==== MATERIAL PROVIDED

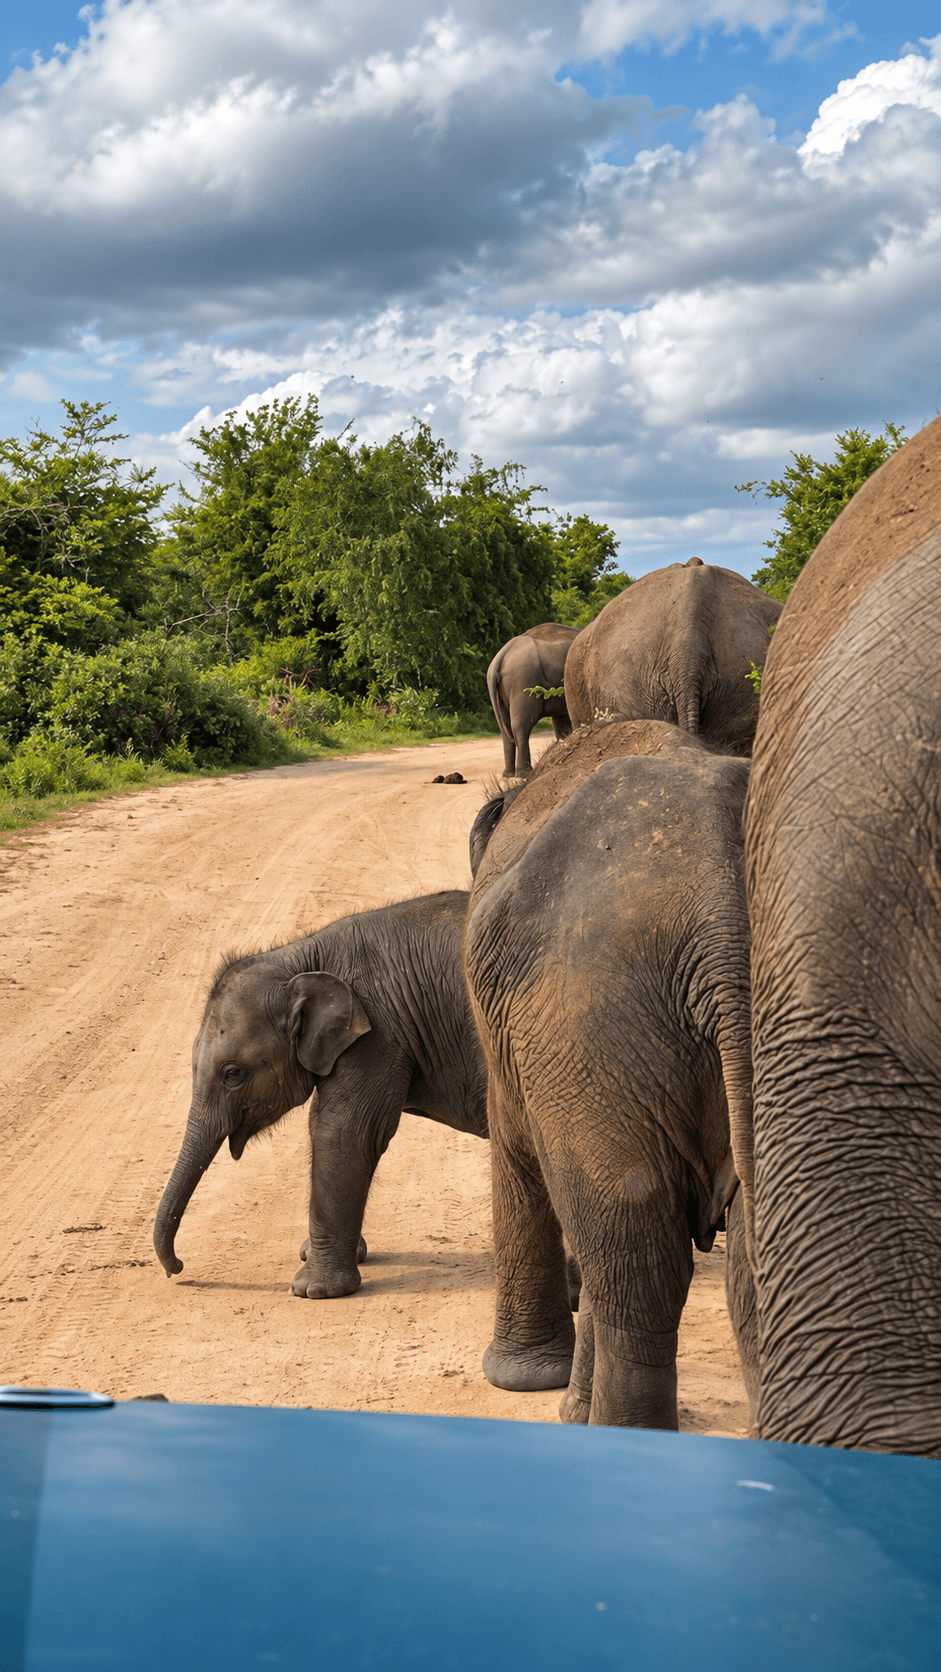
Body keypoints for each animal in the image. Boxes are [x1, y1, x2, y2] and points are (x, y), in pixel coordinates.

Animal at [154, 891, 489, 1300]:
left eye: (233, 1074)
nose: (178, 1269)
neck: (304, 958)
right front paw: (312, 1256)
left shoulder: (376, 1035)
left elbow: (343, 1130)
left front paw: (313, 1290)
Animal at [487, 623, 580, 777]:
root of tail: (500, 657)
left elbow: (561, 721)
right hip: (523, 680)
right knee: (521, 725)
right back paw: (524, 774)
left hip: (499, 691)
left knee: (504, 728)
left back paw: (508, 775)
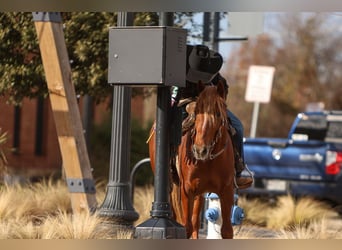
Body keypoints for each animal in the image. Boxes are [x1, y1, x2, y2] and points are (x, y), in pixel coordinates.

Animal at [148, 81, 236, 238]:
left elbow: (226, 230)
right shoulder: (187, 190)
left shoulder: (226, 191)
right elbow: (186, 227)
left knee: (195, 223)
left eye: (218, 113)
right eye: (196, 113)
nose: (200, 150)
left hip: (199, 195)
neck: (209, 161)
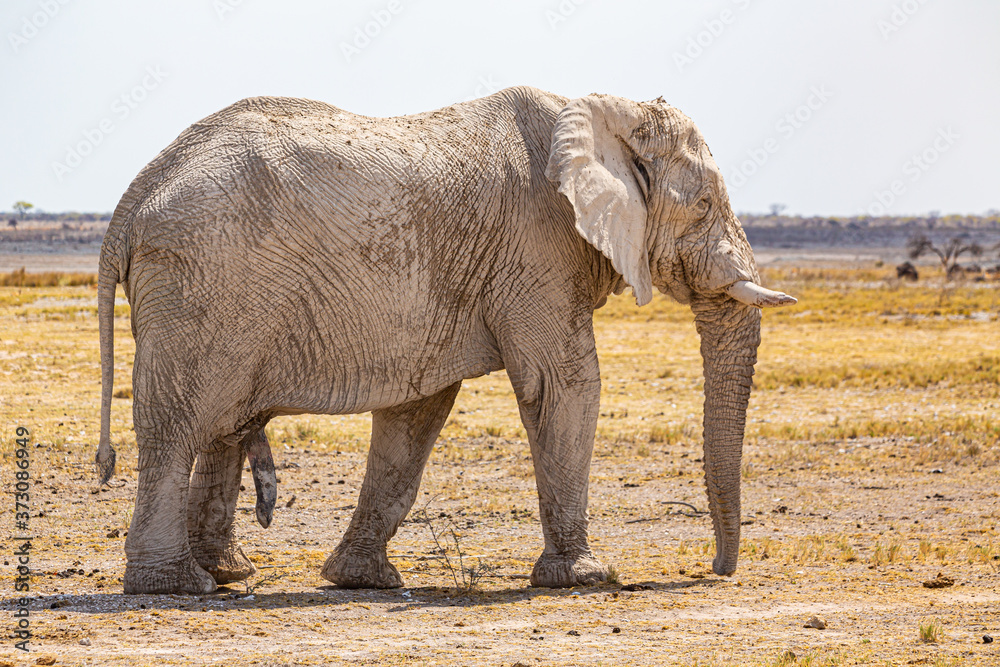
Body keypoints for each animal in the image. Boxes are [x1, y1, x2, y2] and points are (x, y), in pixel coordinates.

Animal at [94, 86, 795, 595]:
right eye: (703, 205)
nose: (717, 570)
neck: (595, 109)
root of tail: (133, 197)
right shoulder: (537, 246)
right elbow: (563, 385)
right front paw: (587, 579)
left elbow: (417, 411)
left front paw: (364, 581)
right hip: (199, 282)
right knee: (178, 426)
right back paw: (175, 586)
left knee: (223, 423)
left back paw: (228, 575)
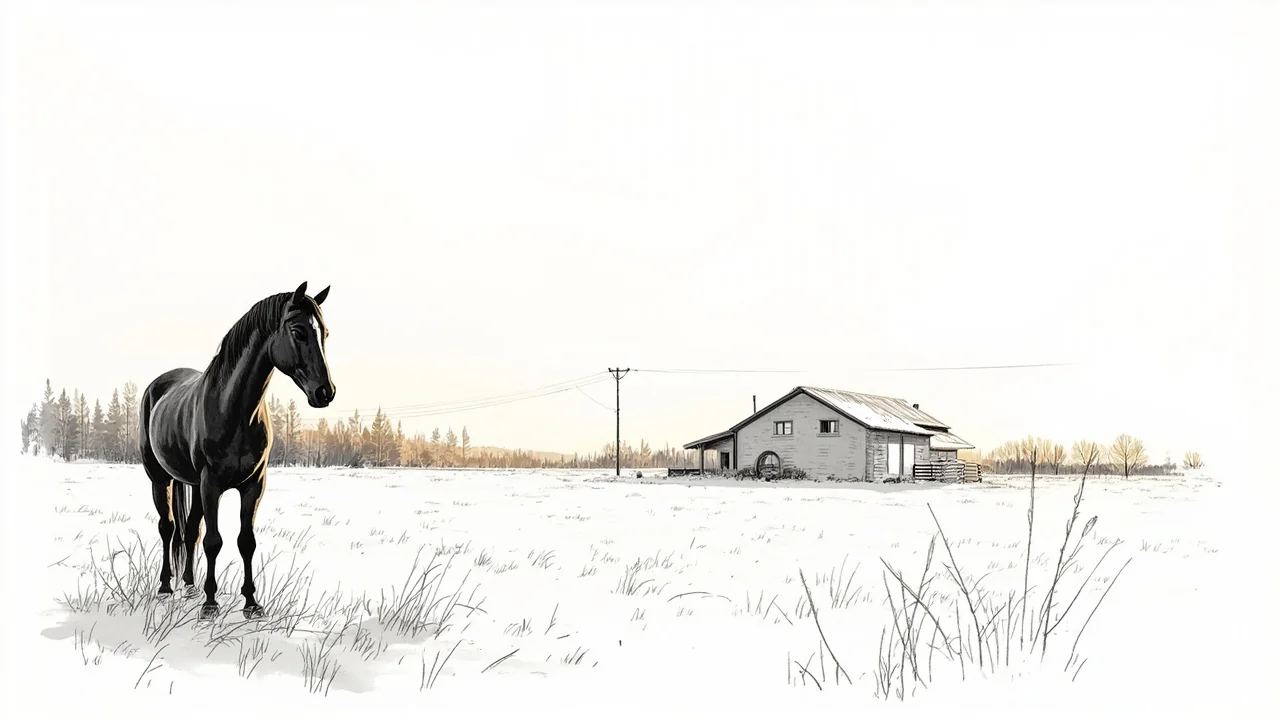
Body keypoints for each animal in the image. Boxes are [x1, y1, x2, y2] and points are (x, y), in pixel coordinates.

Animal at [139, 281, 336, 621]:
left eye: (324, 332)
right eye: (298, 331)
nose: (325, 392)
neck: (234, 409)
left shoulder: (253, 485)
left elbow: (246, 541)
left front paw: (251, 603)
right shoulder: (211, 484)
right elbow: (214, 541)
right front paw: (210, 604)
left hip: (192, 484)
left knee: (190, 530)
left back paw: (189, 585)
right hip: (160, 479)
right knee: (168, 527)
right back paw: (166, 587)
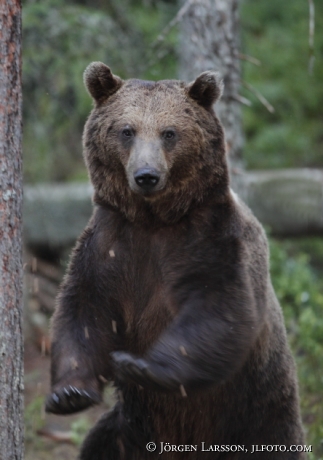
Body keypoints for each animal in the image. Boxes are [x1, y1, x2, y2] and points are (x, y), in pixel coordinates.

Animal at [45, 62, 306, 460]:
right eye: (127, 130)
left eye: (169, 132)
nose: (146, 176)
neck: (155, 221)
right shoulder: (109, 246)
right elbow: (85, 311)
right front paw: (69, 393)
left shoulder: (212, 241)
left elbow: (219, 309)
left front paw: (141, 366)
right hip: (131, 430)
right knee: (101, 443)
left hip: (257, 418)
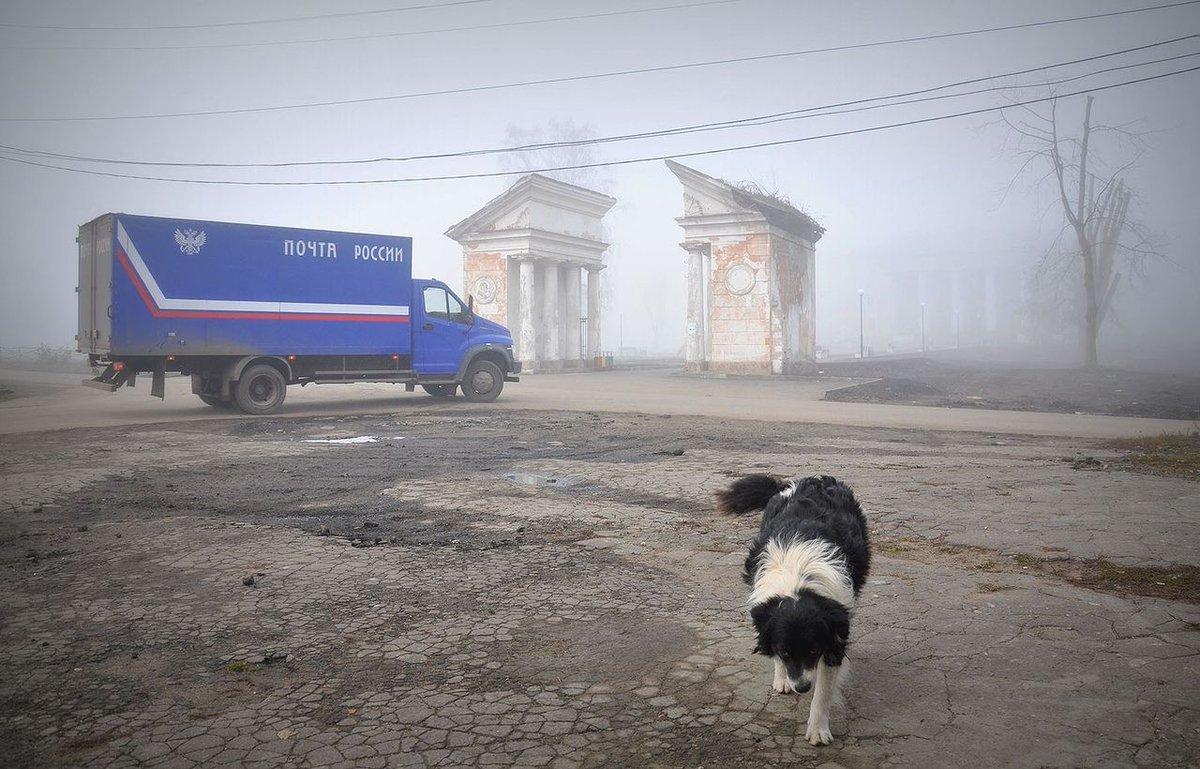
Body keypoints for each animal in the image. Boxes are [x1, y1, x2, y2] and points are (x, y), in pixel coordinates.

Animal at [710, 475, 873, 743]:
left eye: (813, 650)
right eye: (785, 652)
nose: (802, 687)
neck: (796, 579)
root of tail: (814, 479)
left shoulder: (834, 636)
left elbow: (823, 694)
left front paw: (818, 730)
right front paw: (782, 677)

========

Transcribe the entries above word for word, but leave every picture out of your copy.

EXERCISE SOLUTION -
Body keypoints for each animal in the image. Boxes are [x1, y1, x2, y2] and points are (x, y), in pixel coordinates.

Animal at [154, 891, 489, 1300]:
left eye: (233, 1074)
nose: (178, 1269)
neck: (304, 958)
right front paw: (312, 1256)
left shoulder: (376, 1035)
left elbow: (343, 1130)
left front paw: (313, 1290)
Animal at [487, 623, 580, 777]:
root of tail: (500, 657)
left elbow: (561, 721)
right hip: (523, 680)
right knee: (521, 725)
right back paw: (524, 774)
left hip: (499, 691)
left knee: (504, 728)
left back paw: (508, 775)
Body keypoints for each animal in the image. Boxes are [x1, y1, x2, y2] and points are (x, y), in pixel coordinates.

Animal at [148, 81, 236, 238]:
left elbow: (226, 230)
right shoulder: (187, 190)
left shoulder: (226, 191)
right elbow: (186, 227)
left knee: (195, 223)
left eye: (218, 113)
right eye: (196, 113)
nose: (200, 150)
left hip: (199, 195)
neck: (209, 161)
Body keypoints for each animal in the image. Boxes are [x1, y1, x2, y2] and points are (x, y), in pixel coordinates.

Animal at [94, 86, 795, 595]:
right eye: (703, 205)
nose: (717, 570)
neck: (595, 109)
root of tail: (133, 197)
right shoulder: (537, 246)
right elbow: (563, 385)
right front paw: (587, 579)
left elbow: (417, 411)
left front paw: (364, 581)
right hip: (199, 282)
right knee: (178, 426)
right back paw: (175, 586)
left knee: (223, 423)
left back paw: (228, 575)
Body keypoints for each animal in the image. Boxes are [x1, y1, x2, y2] and points are (x, y), in pixel coordinates.

Animal at [139, 281, 336, 621]:
left eye: (324, 332)
right eye: (298, 331)
nose: (325, 392)
neck: (234, 409)
left shoulder: (253, 485)
left elbow: (246, 541)
left front paw: (251, 603)
right shoulder: (211, 484)
right elbow: (214, 541)
right front paw: (210, 604)
left hip: (192, 484)
left knee: (190, 530)
left back paw: (189, 585)
right hip: (160, 479)
right knee: (168, 527)
right back paw: (166, 587)
Body keypoints for each animal in the image. Boxes are [x1, y1, x2, y2] and points are (x, y), in pixel coordinates.

Animal at [45, 62, 306, 460]:
right eye: (127, 130)
left eye: (169, 132)
nose: (146, 176)
neck: (155, 221)
right shoulder: (109, 246)
right elbow: (85, 311)
right front paw: (69, 393)
left shoulder: (212, 241)
left elbow: (219, 309)
left front paw: (141, 366)
right hip: (131, 430)
right knee: (101, 443)
left hip: (257, 418)
Body keypoints for each animal in the image. Boxes are [x1, y1, x2, y2] and points are (x, y), in pixel coordinates.

Animal at [710, 475, 873, 743]:
left eye: (813, 650)
right eye: (785, 652)
nose: (802, 687)
neck: (796, 579)
root of tail: (814, 479)
left shoulder: (834, 636)
left elbow: (823, 694)
left front paw: (818, 730)
right front paw: (782, 677)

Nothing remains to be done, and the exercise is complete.